Hello,

I am looking for some guidance in how to best set up/carry my hypothesis testing in a situation where I have a phage infecting a bacterium. We have three genotypes, four time points for infected samples, and two time points for uninfected samples.

I have a count matrix that was generated using featureCounts after alignment of reads using bowtie2, and the matrix includes reads mapping to the bacteria as well as the phage.

My situation is somewhat similar to DESeq2: multiple genotypes time course in that we would like to know which genes are differentially expressed between genotypes at each time point. My understanding from that post and from the vignette is that rather than including an interaction term and setting up a more complex model, I can/should just create a "group" factor that is made up of each relevant combination of genotype/time point/treatment, and use the contrast parameter of the results function to see differences at individual time points. This is almost identical to the linked situation except that I have infected/uninfected (treated/untreated) as well.

e.g. t10_wtvabik <- results(dds2, contrast = c("group", "wt_infected_t10", "mut1_infected_t10"))

Is this approach still correct? It feels to me that the inclusion of infected/uninfected results in a larger number of contrasts and that the overall model might be thrown by masses of zeros for the phage genes in the uninfected samples. I initially tried using an LRT with an interaction term ~condition + genotype + time + genotype:condition and a reduced model of ~condition + genotype + time, but I'm not sure if this is a valid approach.

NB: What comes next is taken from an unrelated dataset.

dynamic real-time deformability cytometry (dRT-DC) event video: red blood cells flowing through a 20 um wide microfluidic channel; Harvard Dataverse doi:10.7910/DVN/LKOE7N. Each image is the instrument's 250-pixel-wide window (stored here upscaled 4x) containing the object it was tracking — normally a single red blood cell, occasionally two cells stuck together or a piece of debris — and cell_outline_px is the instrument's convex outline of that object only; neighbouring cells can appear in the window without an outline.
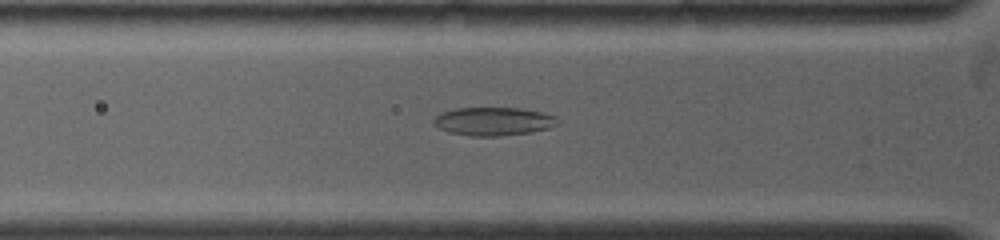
{"species": "common noctule bat (a hibernating species)", "species_latin": "Nyctalus noctula", "temperature_condition": "warm", "stored_images_in_passage": 71, "camera_frame_rate_fps": 5000, "um_per_image_px": 0.085, "animal": {"sex": "female", "body_mass_g": 19.0, "forearm_length_mm": 53.3}, "frame": {"image": 1, "passage_image": 16, "time_ms": 3.0, "image_size_px": [1000, 240], "cell_outline_px": [[560, 124], [548, 128], [532, 132], [500, 136], [472, 136], [448, 132], [440, 128], [432, 120], [440, 112], [456, 108], [520, 108], [544, 112], [556, 116], [560, 120]], "centroid_in_image_um": [42.0, 10.31], "position_along_channel_um": 83.8, "area_um2": 20.63}}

For determining which genes are differentially expressed over time, specifically the viral genes, I think the vignette and ?results are clear enough, along with Michael's answer in the linked question. I will just need to exclude the uninfected samples because A. They have zeros across the board for phage genes and B. We are only interested in how things change between genotypes over time.

Any help would be much appreciated.

You may want to work this statistical design question out with a local statistician or someone familiar with linear models in R.

Unfortunately, I have to limit my answers on the support site to software related questions.

It feels to me that the inclusion of infected/uninfected results in a larger number of contrasts and that the overall model might be thrown by masses of zeros for the phage genes in the uninfected samples.

There is an FAQ in the vignette about including many groups in one big dataset, or subsetting to pairs.